From the records below, set down exactly the lines starting with the line that contains "Over 80 journals are c" and going on through the line that contains "effectiveness. Hiring a". Nothing else is wanted.

**DATA EXCERPTS:**

______

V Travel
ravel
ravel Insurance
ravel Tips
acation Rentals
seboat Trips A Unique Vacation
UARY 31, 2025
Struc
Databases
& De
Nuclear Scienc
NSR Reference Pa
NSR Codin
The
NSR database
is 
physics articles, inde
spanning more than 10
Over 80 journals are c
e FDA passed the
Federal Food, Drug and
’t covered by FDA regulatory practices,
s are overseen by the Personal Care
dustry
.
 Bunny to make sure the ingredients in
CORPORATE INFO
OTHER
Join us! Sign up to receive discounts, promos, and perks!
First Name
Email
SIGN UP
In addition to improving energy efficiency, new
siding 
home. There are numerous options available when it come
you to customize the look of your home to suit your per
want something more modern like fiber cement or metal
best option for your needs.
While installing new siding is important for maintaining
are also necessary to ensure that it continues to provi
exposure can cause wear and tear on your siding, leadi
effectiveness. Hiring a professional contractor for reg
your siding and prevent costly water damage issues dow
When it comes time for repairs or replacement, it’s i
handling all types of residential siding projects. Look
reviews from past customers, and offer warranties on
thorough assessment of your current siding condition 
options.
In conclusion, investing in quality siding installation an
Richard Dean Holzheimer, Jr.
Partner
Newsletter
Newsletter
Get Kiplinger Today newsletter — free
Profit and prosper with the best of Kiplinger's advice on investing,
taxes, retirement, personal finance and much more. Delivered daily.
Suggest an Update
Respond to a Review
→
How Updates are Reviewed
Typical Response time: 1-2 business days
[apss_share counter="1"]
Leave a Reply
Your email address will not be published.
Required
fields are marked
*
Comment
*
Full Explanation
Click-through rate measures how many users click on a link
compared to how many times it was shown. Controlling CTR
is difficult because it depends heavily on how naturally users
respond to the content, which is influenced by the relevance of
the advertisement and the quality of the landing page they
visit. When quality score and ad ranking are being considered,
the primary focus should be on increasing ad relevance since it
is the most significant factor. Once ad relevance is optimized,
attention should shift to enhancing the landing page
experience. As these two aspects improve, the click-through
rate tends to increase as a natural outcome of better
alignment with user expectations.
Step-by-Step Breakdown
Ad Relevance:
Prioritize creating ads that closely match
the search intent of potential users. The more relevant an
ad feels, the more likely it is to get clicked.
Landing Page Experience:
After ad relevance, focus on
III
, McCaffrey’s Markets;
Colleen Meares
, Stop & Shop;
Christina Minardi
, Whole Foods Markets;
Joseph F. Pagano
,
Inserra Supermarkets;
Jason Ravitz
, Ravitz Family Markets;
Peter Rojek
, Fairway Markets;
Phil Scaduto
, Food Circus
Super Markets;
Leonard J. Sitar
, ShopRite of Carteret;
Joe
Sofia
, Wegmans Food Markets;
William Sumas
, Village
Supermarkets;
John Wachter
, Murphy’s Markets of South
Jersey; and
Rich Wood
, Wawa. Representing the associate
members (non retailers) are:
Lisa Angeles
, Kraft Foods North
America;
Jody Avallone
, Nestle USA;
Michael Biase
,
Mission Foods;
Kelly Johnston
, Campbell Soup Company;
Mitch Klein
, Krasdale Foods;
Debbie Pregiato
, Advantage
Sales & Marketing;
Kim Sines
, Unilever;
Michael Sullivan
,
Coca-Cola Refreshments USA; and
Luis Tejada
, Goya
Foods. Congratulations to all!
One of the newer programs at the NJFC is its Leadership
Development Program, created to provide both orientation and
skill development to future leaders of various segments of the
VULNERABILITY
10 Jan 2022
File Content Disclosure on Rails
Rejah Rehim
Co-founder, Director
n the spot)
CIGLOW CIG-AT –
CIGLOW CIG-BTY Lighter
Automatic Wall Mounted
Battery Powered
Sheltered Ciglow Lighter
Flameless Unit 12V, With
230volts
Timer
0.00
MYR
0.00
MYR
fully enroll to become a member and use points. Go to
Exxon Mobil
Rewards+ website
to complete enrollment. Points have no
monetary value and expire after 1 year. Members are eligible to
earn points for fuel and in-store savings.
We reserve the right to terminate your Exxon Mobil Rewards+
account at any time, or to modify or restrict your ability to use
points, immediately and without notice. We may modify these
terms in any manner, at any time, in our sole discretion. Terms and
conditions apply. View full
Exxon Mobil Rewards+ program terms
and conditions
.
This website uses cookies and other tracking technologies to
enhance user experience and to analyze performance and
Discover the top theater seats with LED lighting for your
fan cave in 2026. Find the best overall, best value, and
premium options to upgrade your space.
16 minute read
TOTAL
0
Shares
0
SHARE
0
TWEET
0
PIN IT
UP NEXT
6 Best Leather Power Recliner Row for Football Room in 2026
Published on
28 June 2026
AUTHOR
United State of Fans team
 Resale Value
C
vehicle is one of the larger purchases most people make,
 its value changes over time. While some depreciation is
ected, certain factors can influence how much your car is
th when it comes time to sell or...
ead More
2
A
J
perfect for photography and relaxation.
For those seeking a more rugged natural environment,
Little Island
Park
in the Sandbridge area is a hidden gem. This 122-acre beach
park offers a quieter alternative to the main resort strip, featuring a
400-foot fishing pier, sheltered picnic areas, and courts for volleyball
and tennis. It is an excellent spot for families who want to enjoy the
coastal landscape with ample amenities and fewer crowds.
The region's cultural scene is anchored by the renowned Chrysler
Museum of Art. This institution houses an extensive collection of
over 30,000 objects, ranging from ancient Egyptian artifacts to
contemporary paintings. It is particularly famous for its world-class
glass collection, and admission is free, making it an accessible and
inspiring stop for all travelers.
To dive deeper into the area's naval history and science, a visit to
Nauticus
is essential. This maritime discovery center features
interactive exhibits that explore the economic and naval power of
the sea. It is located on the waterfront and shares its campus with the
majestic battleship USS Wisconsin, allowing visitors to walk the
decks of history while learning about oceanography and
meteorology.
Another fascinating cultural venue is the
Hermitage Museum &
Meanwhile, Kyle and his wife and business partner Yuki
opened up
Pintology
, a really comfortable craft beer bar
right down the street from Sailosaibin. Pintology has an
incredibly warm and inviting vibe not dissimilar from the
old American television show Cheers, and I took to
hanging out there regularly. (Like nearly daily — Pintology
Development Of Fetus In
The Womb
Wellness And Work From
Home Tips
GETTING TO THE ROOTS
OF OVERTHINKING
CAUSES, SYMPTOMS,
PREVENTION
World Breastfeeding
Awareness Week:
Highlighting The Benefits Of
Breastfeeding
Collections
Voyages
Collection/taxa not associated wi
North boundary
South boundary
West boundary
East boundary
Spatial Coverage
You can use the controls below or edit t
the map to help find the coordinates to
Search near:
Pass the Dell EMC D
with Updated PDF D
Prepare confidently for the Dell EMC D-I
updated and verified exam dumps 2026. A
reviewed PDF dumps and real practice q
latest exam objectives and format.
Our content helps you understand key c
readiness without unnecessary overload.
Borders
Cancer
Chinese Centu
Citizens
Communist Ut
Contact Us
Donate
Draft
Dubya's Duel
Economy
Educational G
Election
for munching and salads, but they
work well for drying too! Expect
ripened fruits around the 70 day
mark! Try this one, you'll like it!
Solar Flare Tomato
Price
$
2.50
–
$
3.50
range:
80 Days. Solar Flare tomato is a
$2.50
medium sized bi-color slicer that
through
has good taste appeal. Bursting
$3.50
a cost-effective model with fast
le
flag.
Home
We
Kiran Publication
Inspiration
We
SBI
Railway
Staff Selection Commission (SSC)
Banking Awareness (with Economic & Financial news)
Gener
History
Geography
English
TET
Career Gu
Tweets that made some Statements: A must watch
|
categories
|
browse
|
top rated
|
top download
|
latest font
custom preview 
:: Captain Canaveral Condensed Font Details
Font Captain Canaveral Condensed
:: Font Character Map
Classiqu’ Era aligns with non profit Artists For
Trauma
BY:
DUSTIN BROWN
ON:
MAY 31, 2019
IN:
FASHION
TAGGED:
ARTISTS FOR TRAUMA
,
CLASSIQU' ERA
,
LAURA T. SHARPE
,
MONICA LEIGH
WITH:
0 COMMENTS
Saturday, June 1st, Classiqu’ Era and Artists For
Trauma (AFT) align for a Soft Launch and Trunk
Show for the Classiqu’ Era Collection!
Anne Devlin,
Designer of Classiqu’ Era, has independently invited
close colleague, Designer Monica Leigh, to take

______

**OUTPUT:**
Over 80 journals are c
e FDA passed the
Federal Food, Drug and
’t covered by FDA regulatory practices,
s are overseen by the Personal Care
dustry
.
 Bunny to make sure the ingredients in
CORPORATE INFO
OTHER
Join us! Sign up to receive discounts, promos, and perks!
First Name
Email
SIGN UP
In addition to improving energy efficiency, new
siding 
home. There are numerous options available when it come
you to customize the look of your home to suit your per
want something more modern like fiber cement or metal
best option for your needs.
While installing new siding is important for maintaining
are also necessary to ensure that it continues to provi
exposure can cause wear and tear on your siding, leadi
effectiveness. Hiring a professional contractor for reg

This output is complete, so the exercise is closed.